------ TASK MATERIAL
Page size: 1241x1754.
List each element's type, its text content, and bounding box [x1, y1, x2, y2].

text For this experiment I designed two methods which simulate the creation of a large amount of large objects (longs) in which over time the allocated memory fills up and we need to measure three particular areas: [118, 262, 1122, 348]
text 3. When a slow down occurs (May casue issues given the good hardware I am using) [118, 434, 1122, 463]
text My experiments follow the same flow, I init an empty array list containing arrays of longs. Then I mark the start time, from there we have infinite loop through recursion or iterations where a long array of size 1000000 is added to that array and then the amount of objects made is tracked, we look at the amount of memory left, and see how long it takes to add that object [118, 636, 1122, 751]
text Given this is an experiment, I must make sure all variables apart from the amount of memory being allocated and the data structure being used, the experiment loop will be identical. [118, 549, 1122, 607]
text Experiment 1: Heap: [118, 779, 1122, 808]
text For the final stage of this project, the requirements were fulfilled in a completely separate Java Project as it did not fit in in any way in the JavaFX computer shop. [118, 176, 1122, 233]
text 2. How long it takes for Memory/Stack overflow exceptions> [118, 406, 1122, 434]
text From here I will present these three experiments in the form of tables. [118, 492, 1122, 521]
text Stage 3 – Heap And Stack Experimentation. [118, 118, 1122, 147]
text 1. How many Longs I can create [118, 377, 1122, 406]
------------
> [SET TASK] Lay out as a numbered list the lines starting with the one that contains "text For this" and going on through the one that contains "text 3. When", skipping any blank lines.

> [CORRECT ANSWER]
1. text For this experiment I designed two methods which simulate the creation of a large amount of large objects (longs) in which over time the allocated memory fills up and we need to measure three particular areas: [118, 262, 1122, 348]
2. text 3. When a slow down occurs (May casue issues given the good hardware I am using) [118, 434, 1122, 463]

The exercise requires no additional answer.